BEGIN ENTRIES SHOWN
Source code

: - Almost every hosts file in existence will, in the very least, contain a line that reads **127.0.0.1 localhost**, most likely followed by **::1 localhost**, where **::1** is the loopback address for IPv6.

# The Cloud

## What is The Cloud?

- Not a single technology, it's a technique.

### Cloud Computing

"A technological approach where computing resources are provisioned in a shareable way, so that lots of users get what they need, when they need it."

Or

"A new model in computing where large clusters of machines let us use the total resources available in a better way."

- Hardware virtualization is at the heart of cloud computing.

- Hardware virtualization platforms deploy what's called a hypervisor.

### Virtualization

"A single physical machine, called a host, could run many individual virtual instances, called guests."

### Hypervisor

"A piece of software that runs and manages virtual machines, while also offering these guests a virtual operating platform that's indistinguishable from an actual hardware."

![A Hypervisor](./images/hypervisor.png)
END ENTRIES SHOWN
WHAT IS BEING ASKED: The records above are to be repeated in full, word for word.

FINISHED EXERCISE:
Source code

: - Almost every hosts file in existence will, in the very least, contain a line that reads **127.0.0.1 localhost**, most likely followed by **::1 localhost**, where **::1** is the loopback address for IPv6.

# The Cloud

## What is The Cloud?

- Not a single technology, it's a technique.

### Cloud Computing

"A technological approach where computing resources are provisioned in a shareable way, so that lots of users get what they need, when they need it."

Or

"A new model in computing where large clusters of machines let us use the total resources available in a better way."

- Hardware virtualization is at the heart of cloud computing.

- Hardware virtualization platforms deploy what's called a hypervisor.

### Virtualization

"A single physical machine, called a host, could run many individual virtual instances, called guests."

### Hypervisor

"A piece of software that runs and manages virtual machines, while also offering these guests a virtual operating platform that's indistinguishable from an actual hardware."

![A Hypervisor](./images/hypervisor.png)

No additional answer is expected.